If you think you need to check your router VPN passthrough settings, follow these steps:
- Access your router’s settings (usually via an online interface)
- Go to the security or network security section
- Look for PPTP Passthrough, IPSec Passthrough, or L2TP Passthrough under VPN
- Enable VPN passthrough for the required protocol
We recommend enabling for all protocols. Settings for VPN passthrough for Linksys may be different from that for Netgear or TP-Link. You should check your router manual for instructions.
In case you are unable to find the configuration settings, consider contacting your router manufacturer. In the worst case, you may have to buy a new one.
Note – Modern routers have VPN passthrough built-in or auto-enable it if it detects tunneling.
When Should I Disable VPN Passthrough?
We advise that you keep VPN passthrough enabled at all times.

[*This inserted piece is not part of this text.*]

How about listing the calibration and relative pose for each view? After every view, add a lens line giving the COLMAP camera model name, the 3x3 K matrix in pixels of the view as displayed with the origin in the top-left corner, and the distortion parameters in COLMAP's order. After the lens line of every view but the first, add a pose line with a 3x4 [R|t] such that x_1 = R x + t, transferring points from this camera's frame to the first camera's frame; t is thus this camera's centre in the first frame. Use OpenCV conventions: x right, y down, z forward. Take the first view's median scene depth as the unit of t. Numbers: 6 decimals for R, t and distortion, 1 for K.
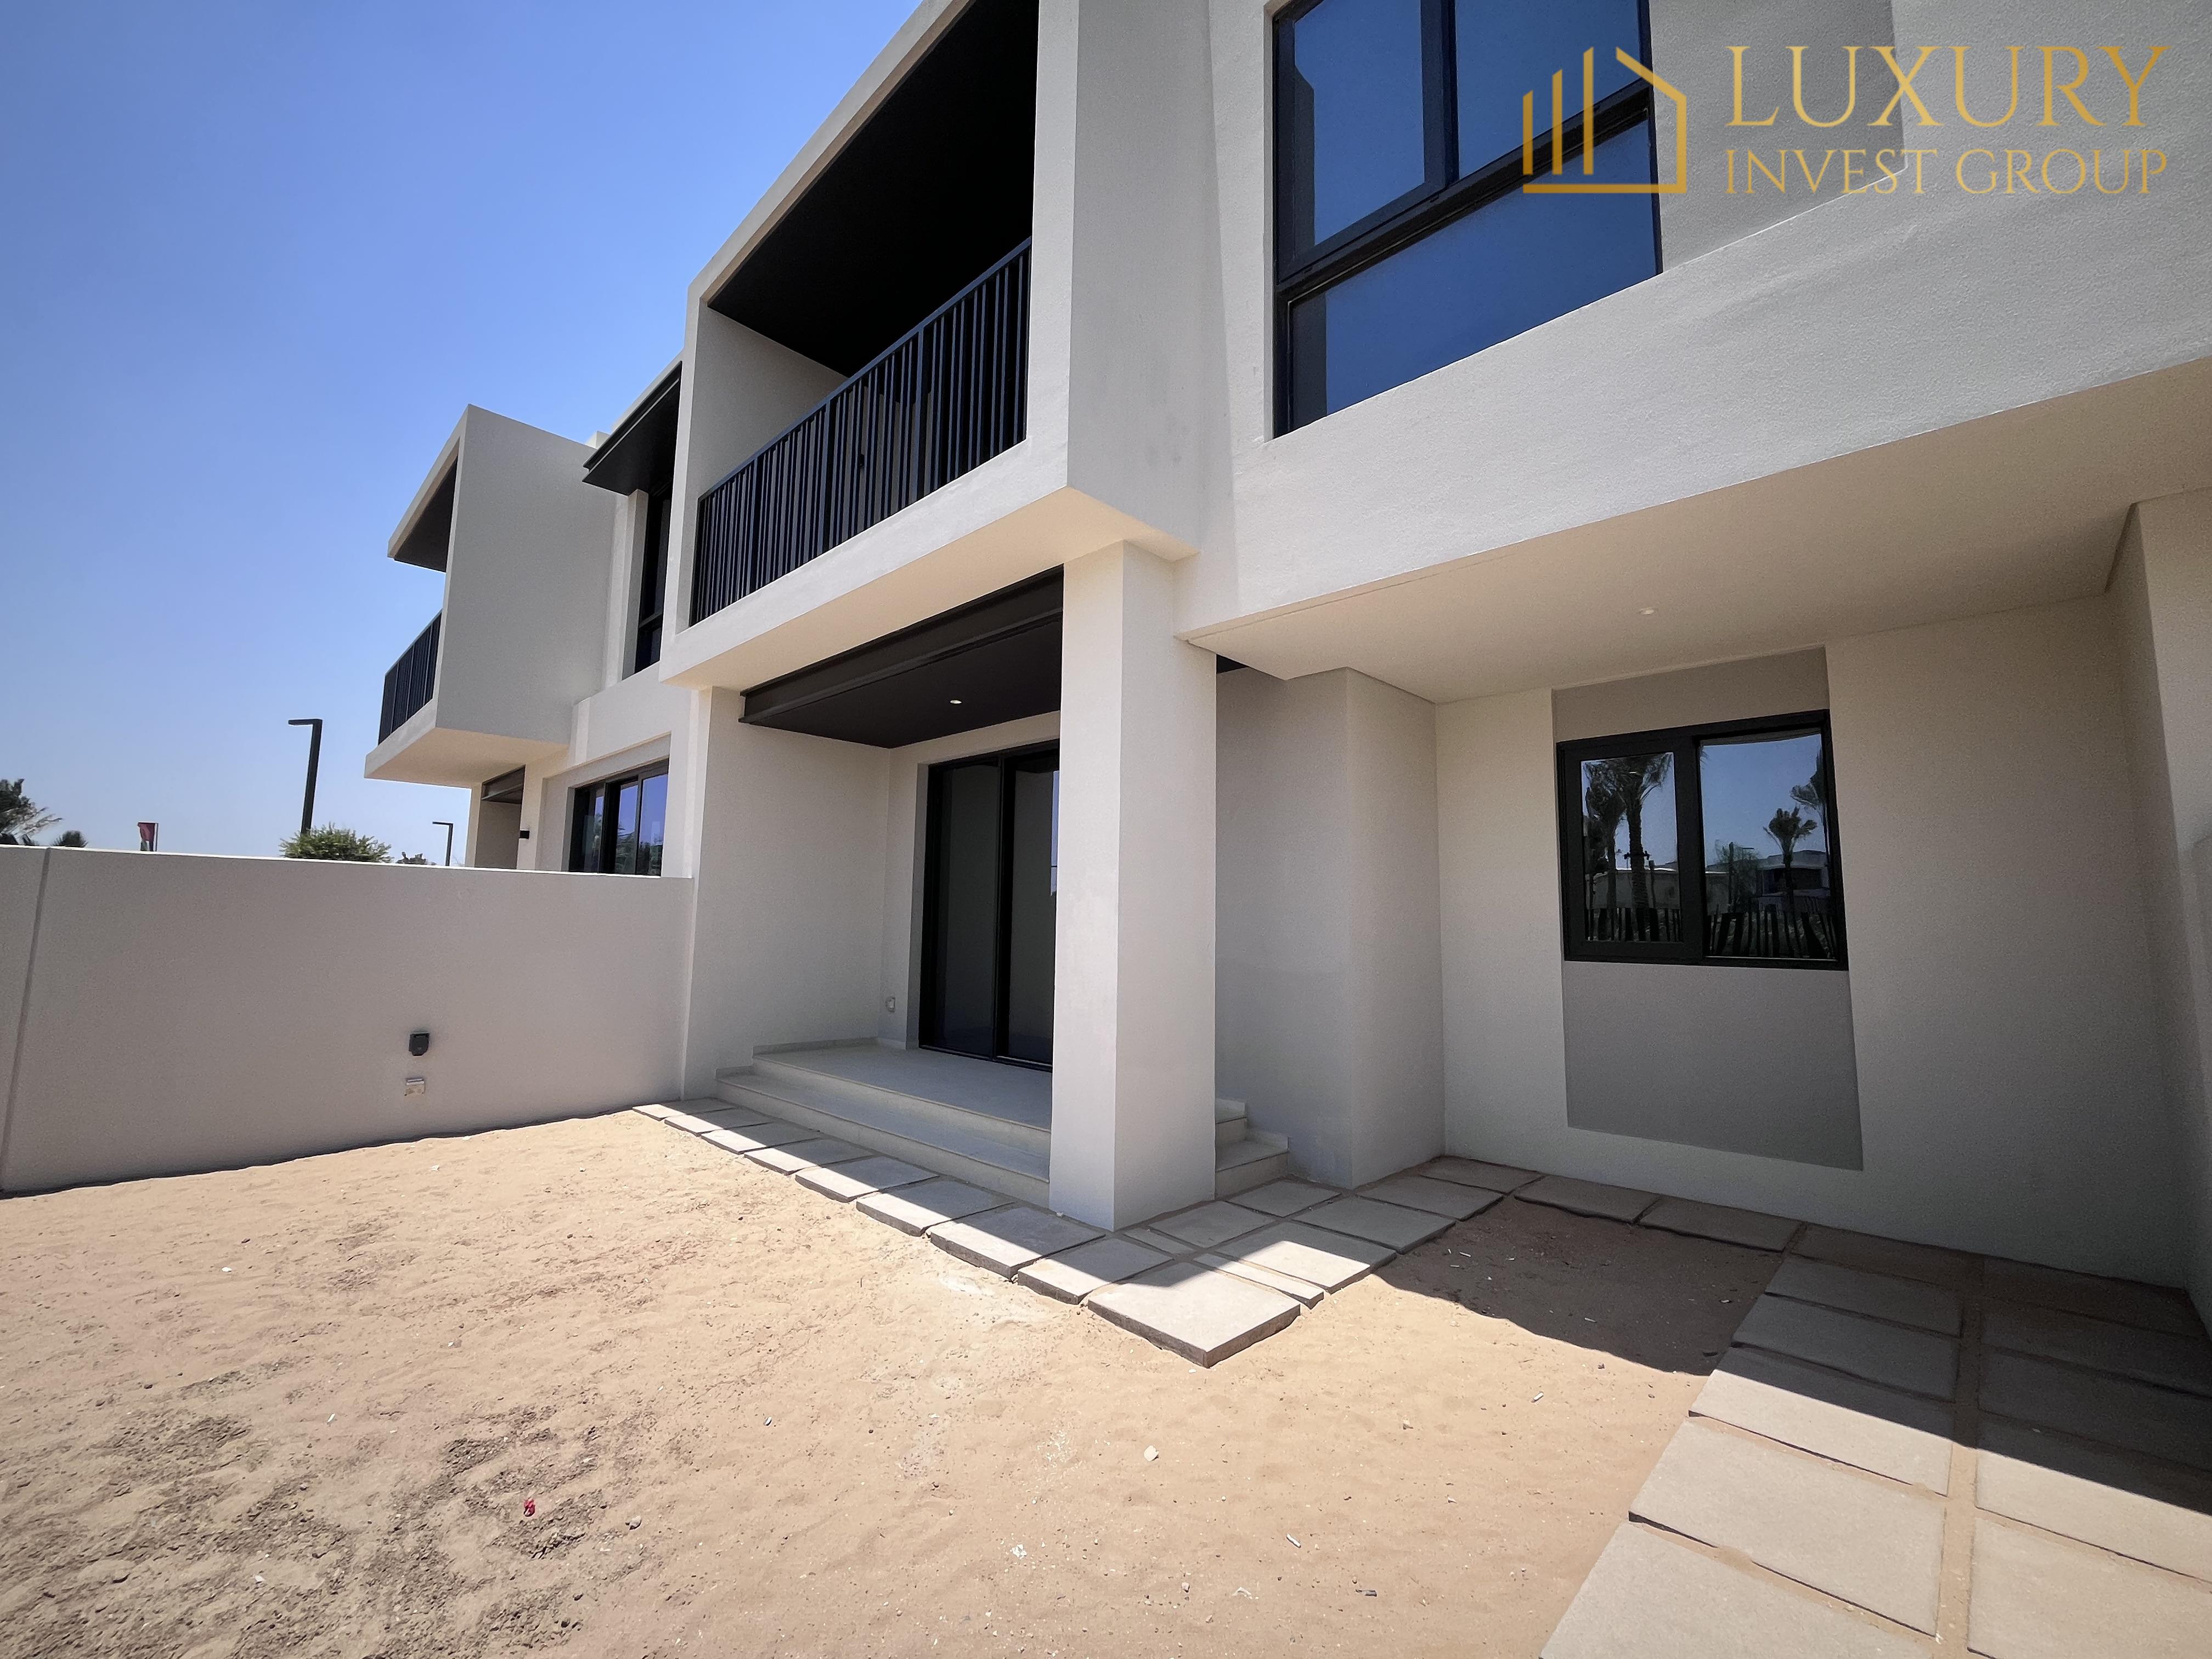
lens RADIAL K [[903.5, 0, 1105.5], [0, 903.5, 831.5], [0, 0, 1]] dist [-0.000720, -0.000307]
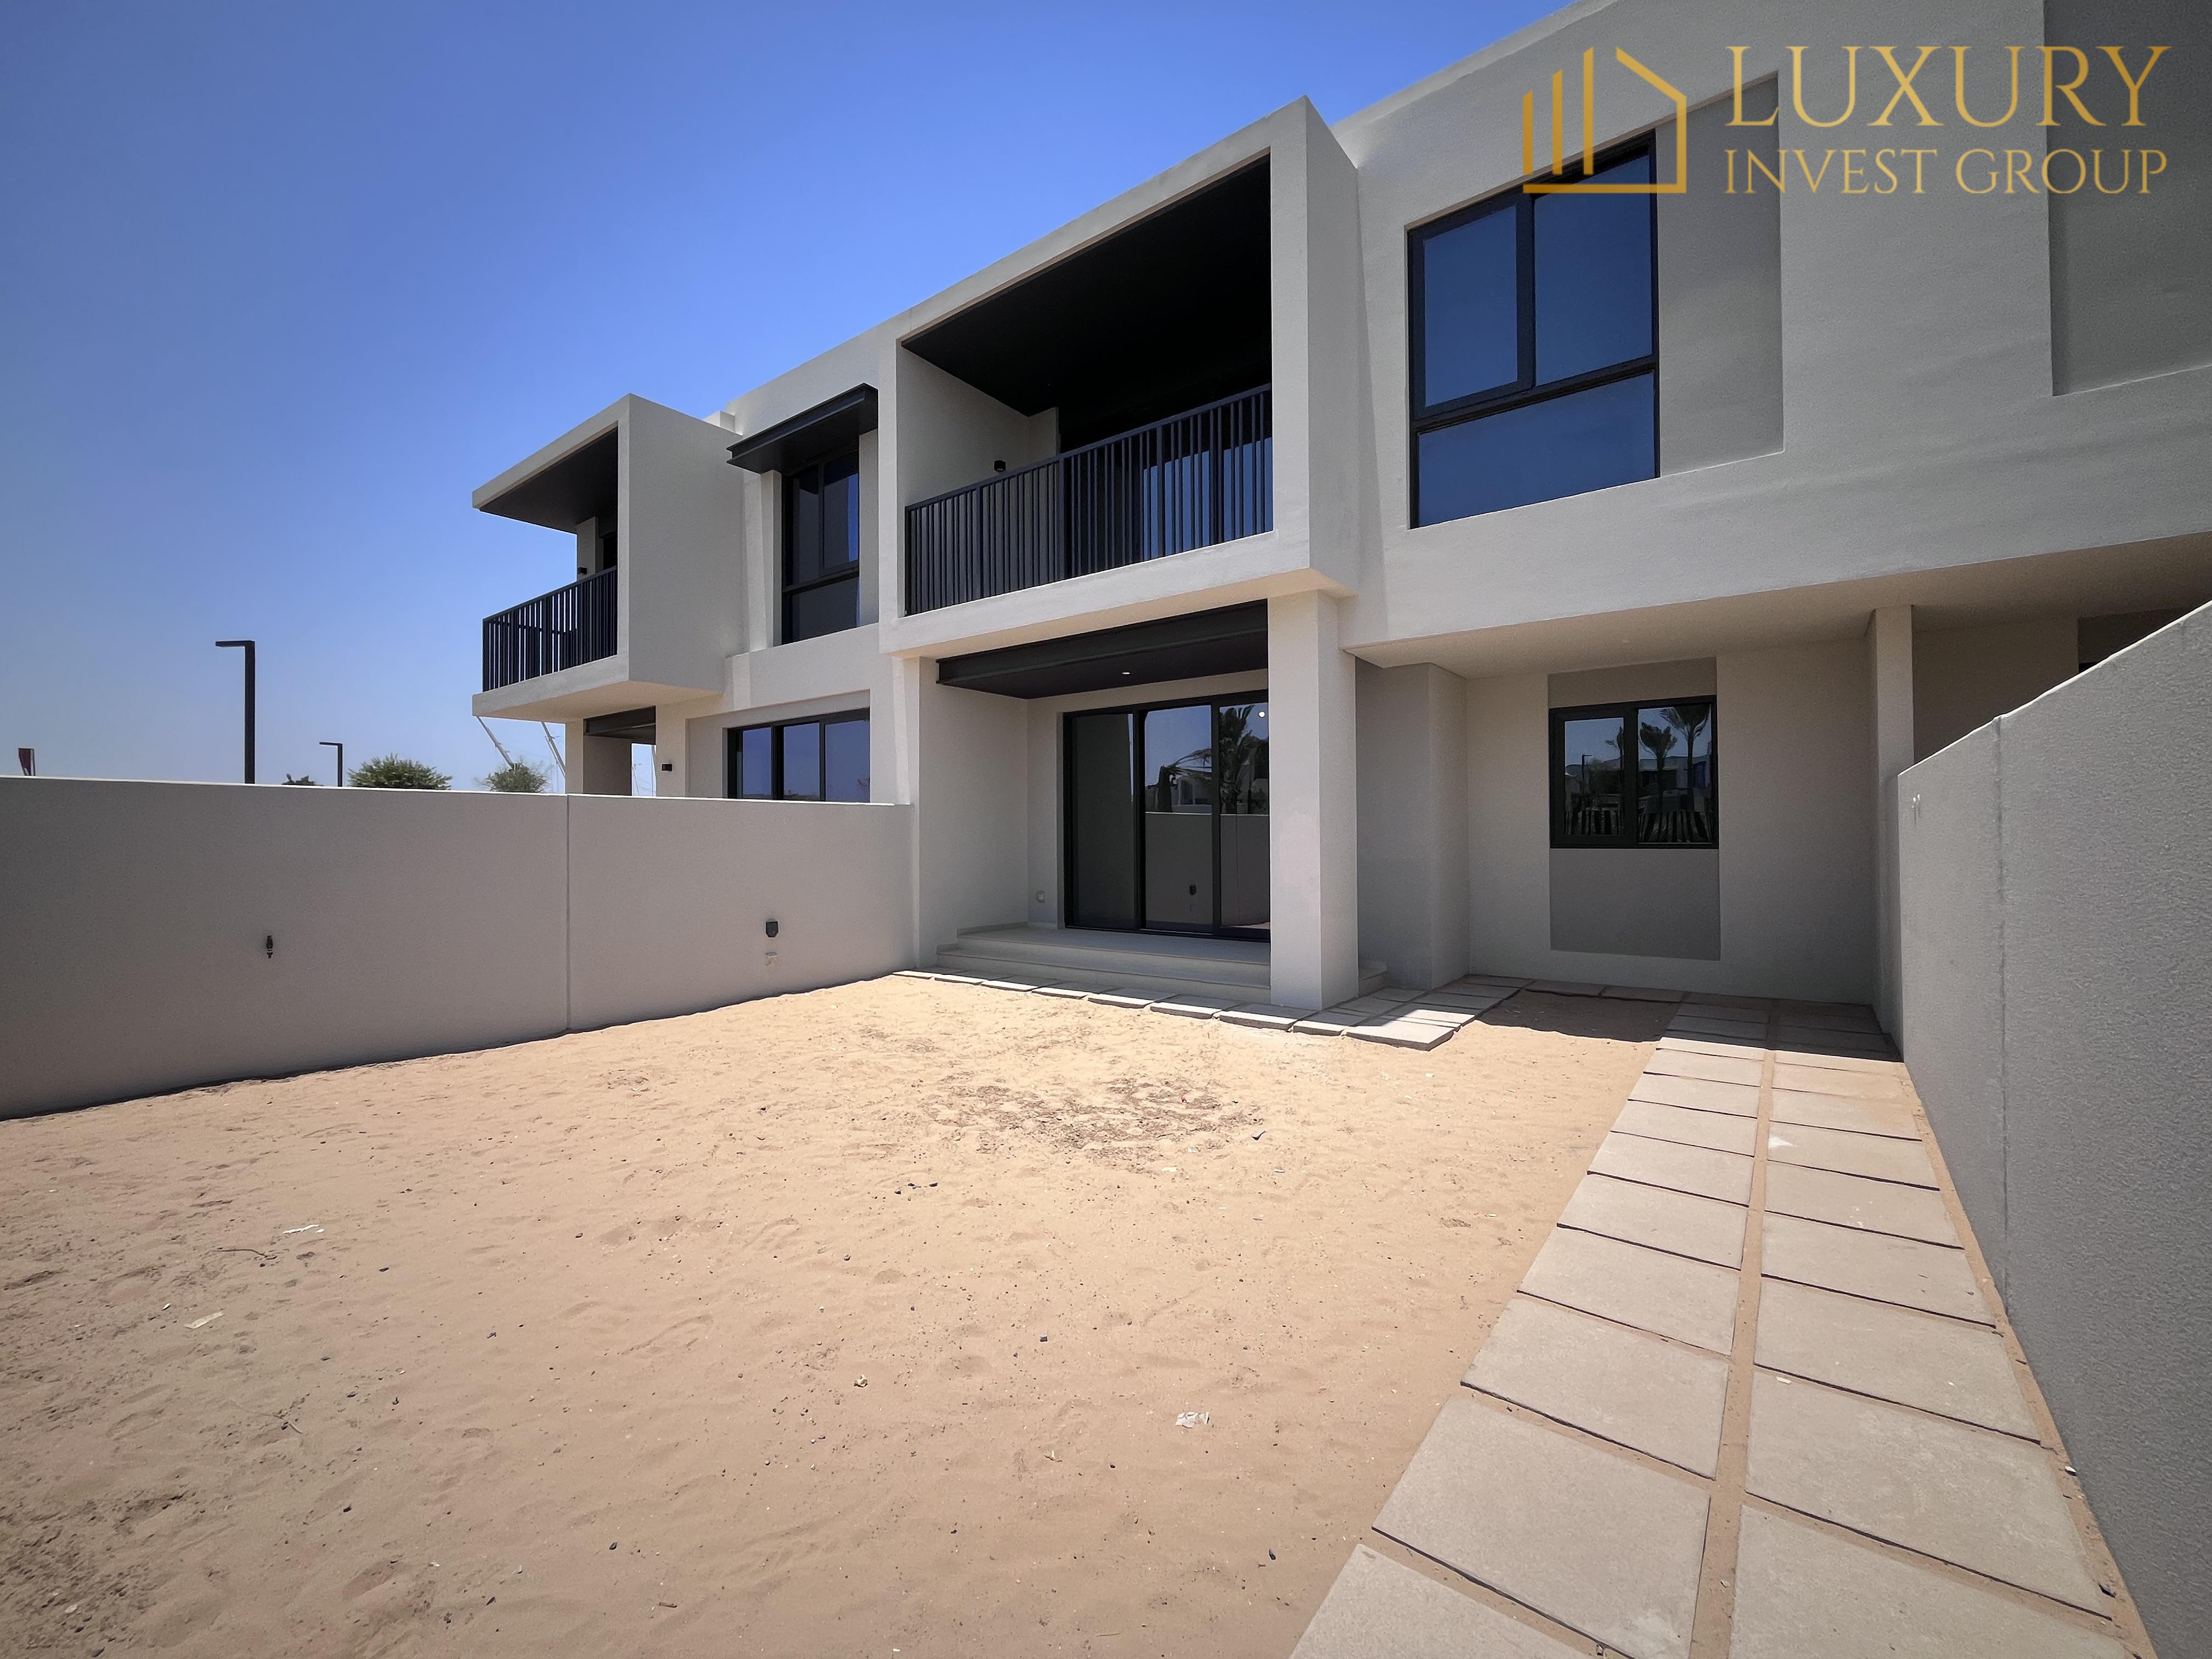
lens RADIAL K [[903.5, 0, 1107.1], [0, 903.5, 829.8], [0, 0, 1]] dist [-0.000720, -0.000307]
pose [[0.991701, -0.021413, 0.126774, -0.498337], [0.008785, 0.995015, 0.099339, -0.058039], [-0.128269, -0.097401, 0.986945, -0.497117]]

However, if you wish to stop a device from using a VPN in your small office, home office (SOHO) network, you can disable it.
Turning passthrough off will also lead to closed communication ports. This is not recommended if you plan to use a proxy network. In networking, passthrough is usually switched off for security reasons.

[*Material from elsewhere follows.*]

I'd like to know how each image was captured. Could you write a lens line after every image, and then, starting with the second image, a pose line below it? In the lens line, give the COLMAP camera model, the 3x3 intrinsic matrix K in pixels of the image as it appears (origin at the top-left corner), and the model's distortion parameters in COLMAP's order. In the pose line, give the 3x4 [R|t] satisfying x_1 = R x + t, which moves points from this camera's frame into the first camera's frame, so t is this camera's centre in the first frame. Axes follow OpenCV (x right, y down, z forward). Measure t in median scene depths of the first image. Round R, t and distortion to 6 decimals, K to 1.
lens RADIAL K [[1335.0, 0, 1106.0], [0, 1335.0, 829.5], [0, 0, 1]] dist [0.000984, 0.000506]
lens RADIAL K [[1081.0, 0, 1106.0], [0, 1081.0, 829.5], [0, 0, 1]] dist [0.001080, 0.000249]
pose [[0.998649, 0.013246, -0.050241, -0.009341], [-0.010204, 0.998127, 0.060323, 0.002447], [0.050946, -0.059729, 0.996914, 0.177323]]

VPN Passthrough vs VPN Router – Comparison
The confusion between the two is understandable. But there’s a very clear difference between them:
- VPN router has a built-in VPN client
- VPN passthrough is a router setting that accepts a VPN connection from another device
Moreover, a VPN passthrough is a small setting in a router. Enabling or disabling it will not give you a VPN connection. You will need a VPN installed on a computer or smartphone for that.
Frequently Asked Questions
Here are answers to some more questions related to passthroughs.
Is VPN passthrough essential?
If you use an outdated VPN protocol or router, VPN passthrough becomes essential. You will have to either manually enable it on your router or upgrade it.
What is the difference between a VPN and a VPN passthrough?
A VPN is an application that provides data encryption and tunneling services to keep you anonymous. You install a VPN on a device like a desktop computer or a smartphone. VPN passthrough is a built-in software found in routers that allow unobstructed passage of VPN traffic.
Is VPN passthrough safe?
You need VPN passthrough when you use an outdated VPN protocol. However, these protocols such as PPTP and L2TP are not secure and are no longer used widely. If you use secure protocols like OpenVPN, you don’t need a passthrough.
What is a passthrough router?
It is a router that has built-in VPN passthrough software. It can also mean an automatic software that detects the type of connection and enables the passthrough accordingly. All modern Wi-Fi routers are passthrough routers.